> **What needs to be done**:
When the word "ffffff" shows up in a line of the data below, copy that whole line.

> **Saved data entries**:
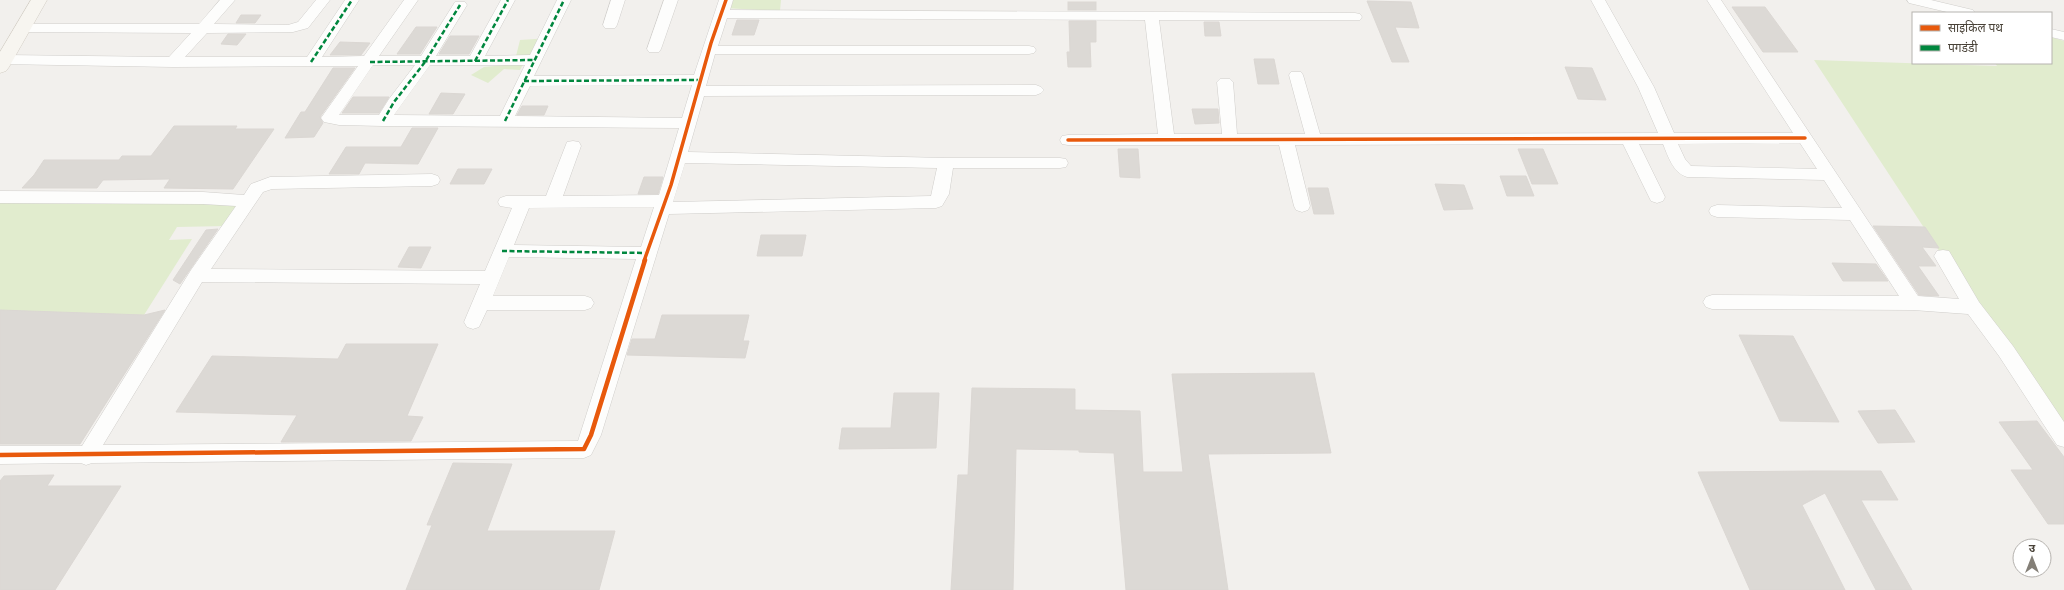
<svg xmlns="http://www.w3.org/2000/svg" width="2064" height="590" viewBox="0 0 2064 590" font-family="Roboto,'Noto Sans Devanagari',sans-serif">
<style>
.green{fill:#e1ecce}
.building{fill:#dcd9d5;stroke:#dbd7d3}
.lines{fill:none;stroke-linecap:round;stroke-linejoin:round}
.street-casing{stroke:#d0cecb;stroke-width:1}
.secondary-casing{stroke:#d2cdc4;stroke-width:1}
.street{fill:#fdfdfc;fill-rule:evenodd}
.secondary{fill:#f7f5f0;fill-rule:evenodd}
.quiet{stroke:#00873e;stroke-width:2.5;stroke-dasharray:5 2.5;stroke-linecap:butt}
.cycleway-far1-casing{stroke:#fff;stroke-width:5.5}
.cycleway-casing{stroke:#fff;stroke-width:7}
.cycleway-far1{stroke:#e8590c;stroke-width:3.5}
.cycleway{stroke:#e8590c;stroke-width:4.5}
</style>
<rect width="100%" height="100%" fill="#f2f0ed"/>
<!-- green -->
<g class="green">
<polygon points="726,0 781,0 780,11 724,8"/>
<polygon points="2051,37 2064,41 2064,427 1976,307 1814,60 1997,66 1995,63 2051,63"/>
<polygon points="550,38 526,59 520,70 504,69 488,83 471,75 484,67 514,64 520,40"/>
<polygon points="246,195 227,226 177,227 169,240 192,239 144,315 0,319 0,201"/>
</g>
<!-- building -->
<g class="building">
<polygon points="1367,1 1411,2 1419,28 1395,27 1409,62 1392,62"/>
<rect x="1068" y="2" width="28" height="8"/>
<polygon points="1732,7 1765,7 1798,52 1763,52"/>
<polygon points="241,15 261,15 255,23 236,23"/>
<polygon points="737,20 759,20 754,35 732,35"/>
<polygon points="1069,21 1096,21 1096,42 1090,42 1091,67 1068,67 1067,52 1070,52"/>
<polygon points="1204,22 1219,22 1221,36 1205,36"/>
<polygon points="416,27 437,27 420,54 397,54"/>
<polygon points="228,34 246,34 237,45 221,44"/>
<polygon points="450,36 479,36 469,54 439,54"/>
<polygon points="340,42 370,43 361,55 330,55"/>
<polygon points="1254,59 1274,59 1279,84 1258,84"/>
<polygon points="1565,67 1592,68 1606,100 1578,99"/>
<polygon points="333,68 355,68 320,117 323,123 314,137 285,138 301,112 305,112"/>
<polygon points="441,93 465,94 453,114 429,114"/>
<polygon points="353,97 389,97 379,113 342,113"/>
<polygon points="522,106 548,106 544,115 517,115"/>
<polygon points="1192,109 1218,109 1219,123 1195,124"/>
<polygon points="174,126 237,126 235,129 274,129 233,189 164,188 170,179 103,180 97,188 22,188 34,175 44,160 119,160 122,156 151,156"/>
<polygon points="412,128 438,128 418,164 365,163 359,174 329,174 346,147 401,147"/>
<polygon points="1118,149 1138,149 1140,178 1120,177"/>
<polygon points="1518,149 1543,149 1558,184 1532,184"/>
<polygon points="458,169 492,169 484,184 450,184"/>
<polygon points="1500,176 1526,176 1534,196 1507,196"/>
<polygon points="644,177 663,177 658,194 638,194"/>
<polygon points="1435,184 1464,185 1473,209 1444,210"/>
<polygon points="1308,188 1328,188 1334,214 1314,214"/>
<polygon points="1873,226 1925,227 1939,248 1922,247 1936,266 1918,266 1939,296 1919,295"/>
<polygon points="218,229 180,284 173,280 206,230"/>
<polygon points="761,235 806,235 802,256 757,256"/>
<polygon points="409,247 431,247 421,268 398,267"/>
<polygon points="1832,263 1876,264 1888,281 1843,281"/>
<polygon points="0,310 144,315 165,310 80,444 0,444"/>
<polygon points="662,315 749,315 743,341 749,341 745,358 627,355 632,339 655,339"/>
<polygon points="1739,335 1793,336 1839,422 1780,421"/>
<polygon points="346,344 438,344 407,416 423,417 411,441 281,442 297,415 176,412 212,356 338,359"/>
<polygon points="1314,373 1331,453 1208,454 1228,590 1126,590 1114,453 1079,452 1079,450 1016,449 1013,590 951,590 958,475 968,475 972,388 1075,389 1075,410 1140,411 1143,472 1183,472 1172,374"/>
<polygon points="894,393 939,393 936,448 839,449 842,428 891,428"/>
<polygon points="1895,410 1915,442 1878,443 1858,411"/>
<polygon points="2037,421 2064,457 2064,524 2048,524 2011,470 2033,470 1999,422"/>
<polygon points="453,463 512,464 487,531 615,531 599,590 406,590 432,525 427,525"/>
<polygon points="1814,471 1881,471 1898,500 1861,500 1912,590 1876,590 1825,493 1802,505 1845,590 1750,590 1698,472"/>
<polygon points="54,475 47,486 121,486 55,590 0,590 0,481 4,476"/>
</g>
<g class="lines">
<defs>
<g id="street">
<path d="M220 0H235L214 24 288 25 298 22 316 0H330L308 28 293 32 207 33 185 57H307L345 0H359L322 57 364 56 404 0H418L379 56H421L455 2H465L467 5 436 56H470L501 0H515L485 56 530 55 557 0H571L534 76 694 75 719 0H733L730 10 1355 13 1360 14 1362 17 1360 20H1159L1174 134H1222L1217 82 1220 79H1230L1233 82 1237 134H1305L1289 75 1291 72H1301L1303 75 1320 134 1658 133 1638 87 1591 0H1605L1654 87 1674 133H1793L1707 0H1721L1918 296 1959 299 1934 256 1937 251 1943 250 1949 251 1979 302 2013 346 2064 422V447L2057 445 1999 356 1968 314 1913 310 1712 309 1706 307 1703 302 1706 297 1712 295 1899 296 1850 220 1717 217 1711 215 1709 211 1711 207 1717 205 1842 208 1824 180 1687 177C1673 173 1668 156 1663 144H1639L1665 197 1663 201 1657 203 1651 201 1649 197 1623 144 1295 145 1310 206 1308 210 1302 212 1296 210 1294 206 1279 145H1068L1062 144 1060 140 1062 136 1068 135 1158 134 1145 20 727 18 718 46H1029L1034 47 1036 50 1034 53 1029 54H715L706 86 1036 85 1041 87 1044 90 1041 93 1036 95 704 96 688 152 946 158H1060L1066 159 1068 163 1066 167 1060 168H953L949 194 942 206 936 208 669 214 601 435 591 455 584 458 92 463 86 465 81 463 0 464V446H82L191 270 236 206 203 204 0 203V191L203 192 244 195 251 184 270 177 432 174 438 176 440 180 438 184 432 186 272 189 263 192 211 269 485 271 512 208 500 206 498 202 500 198 506 196H546L567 142 573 141 579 142 581 146 563 196 659 195 679 128 383 126 339 125 324 122 321 118 358 66 173 67 0 64V56L4 55 169 57 191 33 23 32 18 31 16 28 18 25 23 24H199ZM373 65H415L389 99 379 115H339ZM430 65H525L500 116 394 115ZM692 85 682 118 515 116 530 86ZM1800 143 1817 169 1691 166 1685 159 1678 144ZM685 163 937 168 931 196 673 202ZM654 207 641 247 514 245 529 208ZM509 257 636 259 578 441 103 445 202 282 480 284 464 322 467 327 473 329 479 327 487 310H585L591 308 594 303 591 298 585 296H493Z"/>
<polygon points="611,0 625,0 617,25 615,28 605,28 603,25"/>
<polygon points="664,0 678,0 661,49 659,52 649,52 647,49"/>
<polygon points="1907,0 1931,0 1973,10 1975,13 1951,13 1909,3"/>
<polygon points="2051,29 2064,32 2064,40 2051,37"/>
</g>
<polygon id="secondary" points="31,0 47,0 9,67 6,71 0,73 0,52"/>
</defs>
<!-- street casing -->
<use href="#street" class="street-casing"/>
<!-- secondary casing -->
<use href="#secondary" class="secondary-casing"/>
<!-- street -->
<use href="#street" class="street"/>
<!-- secondary -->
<use href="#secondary" class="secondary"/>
<!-- quiet -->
<g class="quiet">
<polyline points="475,61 508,0"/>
<polyline points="311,62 352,0"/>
<polyline points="370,62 535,60"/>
<polyline points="524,81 701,80"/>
<polyline points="383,121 394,102 425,62 460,5"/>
<polyline points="505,121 564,0"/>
<polyline points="502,251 647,253"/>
</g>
<defs>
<g id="cycleway-far1">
<polyline points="1068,140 1805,138"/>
<polyline points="644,261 671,185 711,43 726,0"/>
</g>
<polyline id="cycleway" points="0,455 584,449 591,435 645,260"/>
</defs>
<!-- cycleway-far1 casing -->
<use href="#cycleway-far1" class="cycleway-far1-casing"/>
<!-- cycleway casing -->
<use href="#cycleway" class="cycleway-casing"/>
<!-- cycleway-far1 -->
<use href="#cycleway-far1" class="cycleway-far1"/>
<!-- cycleway -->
<use href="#cycleway" class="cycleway"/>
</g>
<!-- legend -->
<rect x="1912" y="12" width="140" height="52" fill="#ffffff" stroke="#b6b3af"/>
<rect x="1920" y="25" width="20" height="6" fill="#e8590c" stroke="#b6b3af"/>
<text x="1948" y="32" font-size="12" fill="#494238">साइकिल पथ</text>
<rect x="1920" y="45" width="20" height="6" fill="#00873e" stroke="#b6b3af"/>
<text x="1948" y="52" font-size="12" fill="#494238">पगडंडी</text>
<!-- north arrow -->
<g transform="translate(2032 558)"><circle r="19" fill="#ffffff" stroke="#b6b3af"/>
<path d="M0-3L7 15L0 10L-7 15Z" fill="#847f77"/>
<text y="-6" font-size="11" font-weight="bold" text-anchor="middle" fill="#494238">उ</text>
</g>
</svg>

> **Answer space**:
<rect x="1912" y="12" width="140" height="52" fill="#ffffff" stroke="#b6b3af"/>
<g transform="translate(2032 558)"><circle r="19" fill="#ffffff" stroke="#b6b3af"/>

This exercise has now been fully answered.